Most people geek-out when they hear about machines completing tasks autonomously. Whether it’s a self-driving car, a self-operating drone or a virtual assistant conducting business tasks, automation has become an exciting and intriguing cultural touchpoint.
We receive information from our bank via virtual assistants, we allow automation to select which movies we should watch, and we even let machines deliver our pizzas. These use cases are jaw-dropping for John and Jane Q. Public, but for those engineers who’ve been programming autonomous devices and agents for the past decade, the next frontier of geekdom is the ability to create automations that…wait for it…create their own automations.
You’re probably wondering, “What does that mean?” With cognitive Artificial Intelligence (AI), machine learning and autonomics, software will gain the power to automate processes that lead to new automations. Programs that automate processes can also be automated to monitor human workers’ activity and create new automated processes based on what those humans do. In other words, with AI and automation, a soccer player who watches a guitarist can actually learn through observation to play guitar, and become both a skilled soccer player and a guitarist.
IPsoft’s 1Desk is composed of virtual engineers and a digital colleague named Amelia. Both can watch a human worker perform a task, study that task, and recommend that this task be turned into an automated process. In the complex world of IT operations, these automated workflows span multiple systems and perform intricate tasks that would take human workers away from more valuable functions.
For example, running diagnostics on a SQL server related to an incident, collecting all logs and data files, and adding them to an incident log — this is a process a virtual engineer can autonomously study while it’s being performed by a human engineer. The virtual engineer can master the process, recommend that it be turned into an automation, and if a human manager agrees, the process can be added to the virtual engineer’s catalog of autonomous skills. Now that process is part of the virtual engineer’s knowledge base going forward.
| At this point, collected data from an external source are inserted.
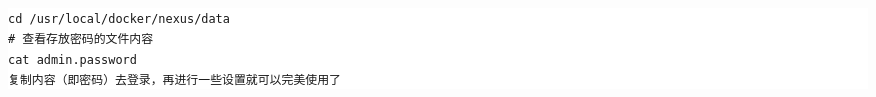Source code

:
 ```Plain Text
cd /usr/local/docker/nexus/data
# 查看存放密码的文件内容
cat admin.password
复制内容（即密码）去登录，再进行一些设置就可以完美使用了
```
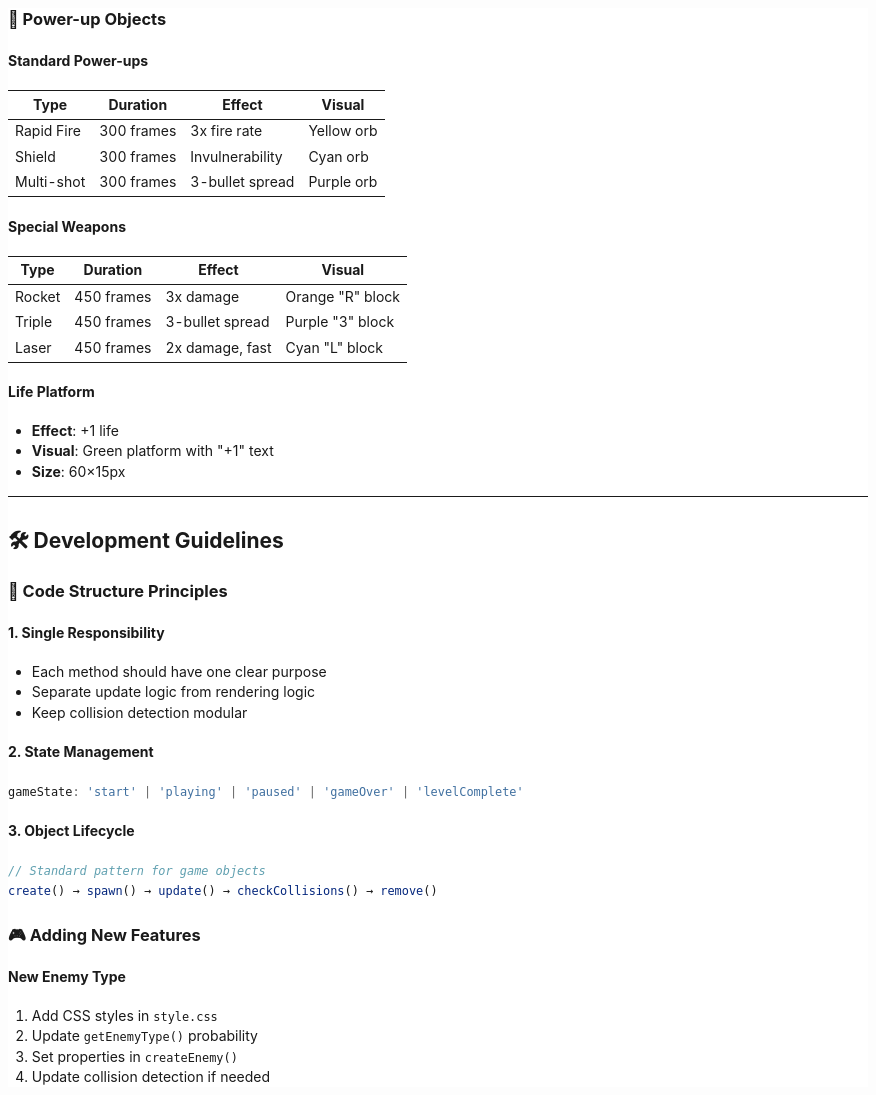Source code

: ### 💎 Power-up Objects

#### Standard Power-ups
| Type | Duration | Effect | Visual |
|------|----------|--------|--------|
| Rapid Fire | 300 frames | 3x fire rate | Yellow orb |
| Shield | 300 frames | Invulnerability | Cyan orb |
| Multi-shot | 300 frames | 3-bullet spread | Purple orb |

#### Special Weapons
| Type | Duration | Effect | Visual |
|------|----------|--------|--------|
| Rocket | 450 frames | 3x damage | Orange "R" block |
| Triple | 450 frames | 3-bullet spread | Purple "3" block |
| Laser | 450 frames | 2x damage, fast | Cyan "L" block |

#### Life Platform
- **Effect**: +1 life
- **Visual**: Green platform with "+1" text
- **Size**: 60×15px

---

## 🛠️ Development Guidelines

### 📝 Code Structure Principles

#### 1. Single Responsibility
- Each method should have one clear purpose
- Separate update logic from rendering logic
- Keep collision detection modular

#### 2. State Management
```javascript
gameState: 'start' | 'playing' | 'paused' | 'gameOver' | 'levelComplete'
```

#### 3. Object Lifecycle
```javascript
// Standard pattern for game objects
create() → spawn() → update() → checkCollisions() → remove()
```

### 🎮 Adding New Features

#### New Enemy Type
1. Add CSS styles in `style.css`
2. Update `getEnemyType()` probability
3. Set properties in `createEnemy()`
4. Update collision detection if needed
Not every task will be able to be fully automated. However, virtual engineers can learn enough of a process to help automate the bulk of one, and ask for human assistance if and where the automation ceases to work. Here’s an excellent example: A virtual engineer is attempting to onboard a new employee. The virtual engineer has run this exact process 100 times, but always in North America. The virtual engineer handles all of the legal documentation, insurance, pay information, benefits, etc. The process is 95% complete. However, say the company is onboarding its first Australian employee. The virtual engineer is not programmed to procure devices outside of the US. The virtual engineer asks a human for help, monitors the steps the human takes to solve the issue, and the virtual engineer can now ask permission to add device procurement in Australia to its automation skillset.
The first thing people are going to wonder is: Will AI become so smart that it learns to override human control. The answer is: No. AI is programmed to follow established procedures with precision. The vast majority of responsibly created AI will never deviate from the exact processes established for them. They can, for example, approve and reject credit card payments, or suggest products and customizations, but they won’t autonomously reveal credit card data to consumers in tertiary conversations, and they won’t decide to use a customer’s credit card to go on a spending spree. Responsibly created AI will learn a new task and ask if they can apply that task in the future. If a human says no, the automation is rejected and the AI never applies what it has learned.
However, in those situations where a human says yes, an AI system quickly learns how to automate automations, bringing new levels of speed, efficiency, and innovation to a company’s IT operations. And as more companies adopt AI for this approach, consumers and customers will geek out over these autonomous actions as well.